Task inputs:
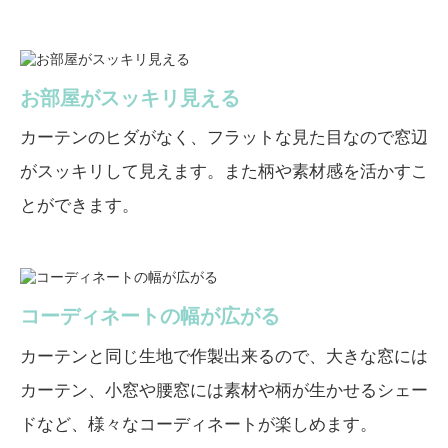
お部屋がスッキリ見える
カーテンのヒダがなく、フラットな見た目なので窓辺
がスッキリして見えます。また柄や素材感を活かすこ
とができます。
コーディネートの幅が広がる
カーテンと同じ生地で作製出来るので、大きな窓には
カーテン、小窓や腰窓には素材や柄が生かせるシェー
ドなど、様々なコーディネートが楽しめます。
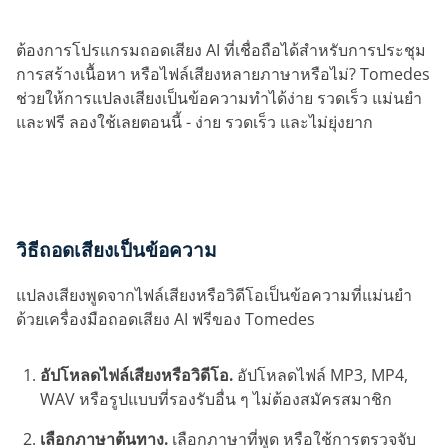
ต้องการโปรแกรมถอดเสียง AI ที่เชื่อถือได้สำหรับการประชุม
การสร้างเนื้อหา หรือไฟล์เสียงหลายภาษาหรือไม่? Tomedes
ช่วยให้การแปลงเสียงเป็นข้อความทำได้ง่าย รวดเร็ว แม่นยำ
และฟรี ลองใช้เลยตอนนี้ - ง่าย รวดเร็ว และไม่ยุ่งยาก
วิธีถอดเสียงเป็นข้อความ
แปลงเสียงพูดจากไฟล์เสียงหรือวิดีโอเป็นข้อความที่แม่นยำ
ด้วยเครื่องมือถอดเสียง AI ฟรีของ Tomedes
อัปโหลดไฟล์เสียงหรือวิดีโอ.
อัปโหลดไฟล์ MP3, MP4,
WAV หรือรูปแบบที่รองรับอื่น ๆ ไม่ต้องสมัครสมาชิก
เลือกภาษาต้นทาง.
เลือกภาษาที่พูด หรือใช้การตรวจจับ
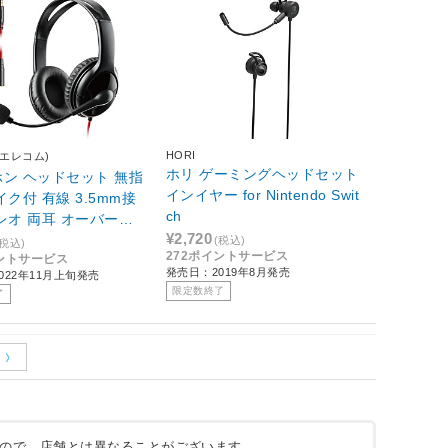
HORI
(エレコム)
ホリ ゲーミングヘッドセット
ン ヘッドセット 無指
インイヤー for Nintendo Swit
イク付 有線 3.5mm接
ch
レオ 両耳 オーバーヘ
¥2,720
量 【 Windows Chro
(税込)
(税込)
272ポイントサービス
イントサービス
Android iPhone iPad
発売日：2019年8月発売
022年11月上旬発売
 Nintendo Switch 等
限定数終了
了
 ゲーミング ブラック
】
ので、店舗とは異なることがございます。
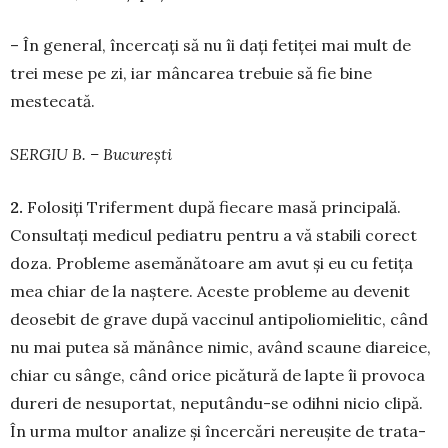
– În general, în­cercați să nu îi dați fetiței mai mult de
trei mese pe zi, iar mâncarea trebuie să fie bine
mestecată.
SERGIU B. – București
2.
Folosiți Triferment după fiecare masă prin­ci­pală.
Con­­sultați medicul pediatru pentru a vă sta­bili corect
do­za. Probleme ase­mă­nă­toare am avut și eu cu fetița
mea chiar de la naș­tere. Aceste pro­bleme au devenit
de­o­sebit de grave după vaccinul anti­polio­mielitic, când
nu mai putea să mă­nânce nimic, având sca­une dia­re­i­ce,
chiar cu sânge, când orice pi­că­tură de lap­te îi pro­vo­ca
dureri de nesupor­tat, nepu­tân­du-se odih­ni nicio cli­pă.
În ur­ma mul­tor ana­lize și în­cercări ne­re­u­șite de tra­­ta­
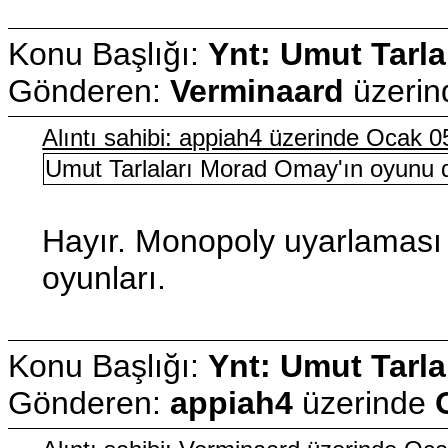
Konu Başlığı:
Ynt: Umut Tarla
Gönderen:
Verminaard
üzeri
Alıntı sahibi: appiah4 üzerinde Ocak 
Umut Tarlaları Morad Omay'ın oyunu d
Hayır. Monopoly uyarlaması o
oyunları.
Konu Başlığı:
Ynt: Umut Tarla
Gönderen:
appiah4
üzerinde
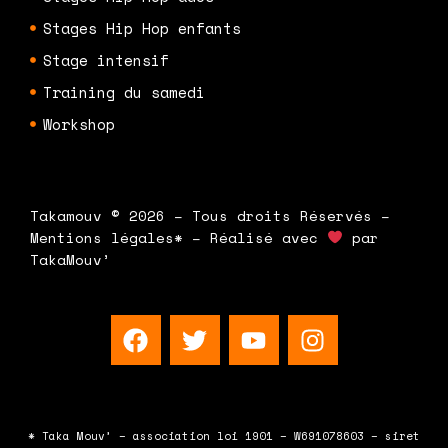
Stages Hip Hop enfants
Stage intensif
Training du samedi
Workshop
Takamouv © 2026 – Tous droits Réservés –
Mentions légales* – Réalisé avec
par
TakaMouv’
F
T
Y
I
a
w
o
n
c
i
u
s
e
t
t
t
b
t
u
a
* Taka Mouv’ – association loi 1901 – W691078603 – siret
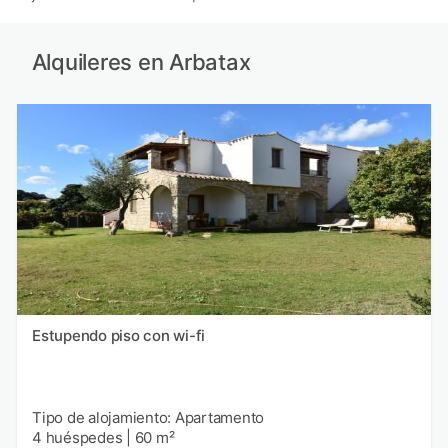
Alquileres en Arbatax
Estupendo piso con wi-fi
Tipo de alojamiento: Apartamento
4 huéspedes
|
60 m²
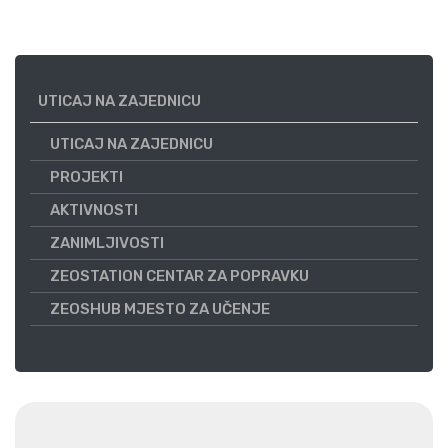
UTICAJ NA ZAJEDNICU
UTICAJ NA ZAJEDNICU
PROJEKTI
AKTIVNOSTI
ZANIMLJIVOSTI
ZEOSTATION CENTAR ZA POPRAVKU
ZEOSHUB MJESTO ZA UČENJE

Goal of the exercise:
Transcribe every line of text in the data above, keeping each one unchanged, and omit the pictures from your answer.

Response below:
お部屋がスッキリ見える
カーテンのヒダがなく、フラットな見た目なので窓辺
がスッキリして見えます。また柄や素材感を活かすこ
とができます。
コーディネートの幅が広がる
カーテンと同じ生地で作製出来るので、大きな窓には
カーテン、小窓や腰窓には素材や柄が生かせるシェー
ドなど、様々なコーディネートが楽しめます。
ต้องการโปรแกรมถอดเสียง AI ที่เชื่อถือได้สำหรับการประชุม
การสร้างเนื้อหา หรือไฟล์เสียงหลายภาษาหรือไม่? Tomedes
ช่วยให้การแปลงเสียงเป็นข้อความทำได้ง่าย รวดเร็ว แม่นยำ
และฟรี ลองใช้เลยตอนนี้ - ง่าย รวดเร็ว และไม่ยุ่งยาก
วิธีถอดเสียงเป็นข้อความ
แปลงเสียงพูดจากไฟล์เสียงหรือวิดีโอเป็นข้อความที่แม่นยำ
ด้วยเครื่องมือถอดเสียง AI ฟรีของ Tomedes
อัปโหลดไฟล์เสียงหรือวิดีโอ.
อัปโหลดไฟล์ MP3, MP4,
WAV หรือรูปแบบที่รองรับอื่น ๆ ไม่ต้องสมัครสมาชิก
เลือกภาษาต้นทาง.
เลือกภาษาที่พูด หรือใช้การตรวจจับ
HORI
(エレコム)
ホリ ゲーミングヘッドセット
ン ヘッドセット 無指
インイヤー for Nintendo Swit
イク付 有線 3.5mm接
ch
レオ 両耳 オーバーヘ
¥2,720
量 【 Windows Chro
(税込)
(税込)
272ポイントサービス
イントサービス
Android iPhone iPad
発売日：2019年8月発売
022年11月上旬発売
 Nintendo Switch 等
限定数終了
了
 ゲーミング ブラック
】
ので、店舗とは異なることがございます。
– În general, în­cercați să nu îi dați fetiței mai mult de
trei mese pe zi, iar mâncarea trebuie să fie bine
mestecată.
SERGIU B. – București
2.
Folosiți Triferment după fiecare masă prin­ci­pală.
Con­­sultați medicul pediatru pentru a vă sta­bili corect
do­za. Probleme ase­mă­nă­toare am avut și eu cu fetița
mea chiar de la naș­tere. Aceste pro­bleme au devenit
de­o­sebit de grave după vaccinul anti­polio­mielitic, când
nu mai putea să mă­nânce nimic, având sca­une dia­re­i­ce,
chiar cu sânge, când orice pi­că­tură de lap­te îi pro­vo­ca
dureri de nesupor­tat, nepu­tân­du-se odih­ni nicio cli­pă.
În ur­ma mul­tor ana­lize și în­cercări ne­re­u­șite de tra­­ta­
Konu Başlığı:
Ynt: Umut Tarla
Gönderen:
Verminaard
üzeri
Alıntı sahibi: appiah4 üzerinde Ocak 
Umut Tarlaları Morad Omay'ın oyunu d
Hayır. Monopoly uyarlaması o
oyunları.
Konu Başlığı:
Ynt: Umut Tarla
Gönderen:
appiah4
üzerinde
Stages Hip Hop enfants
Stage intensif
Training du samedi
Workshop
Takamouv © 2026 – Tous droits Réservés –
Mentions légales* – Réalisé avec
par
TakaMouv’
F
T
Y
I
a
w
o
n
c
i
u
s
e
t
t
t
b
t
u
a
* Taka Mouv’ – association loi 1901 – W691078603 – siret
Alquileres en Arbatax
Estupendo piso con wi-fi
Tipo de alojamiento: Apartamento
4 huéspedes
|
60 m²
UTICAJ NA ZAJEDNICU
UTICAJ NA ZAJEDNICU
PROJEKTI
AKTIVNOSTI
ZANIMLJIVOSTI
ZEOSTATION CENTAR ZA POPRAVKU
ZEOSHUB MJESTO ZA UČENJE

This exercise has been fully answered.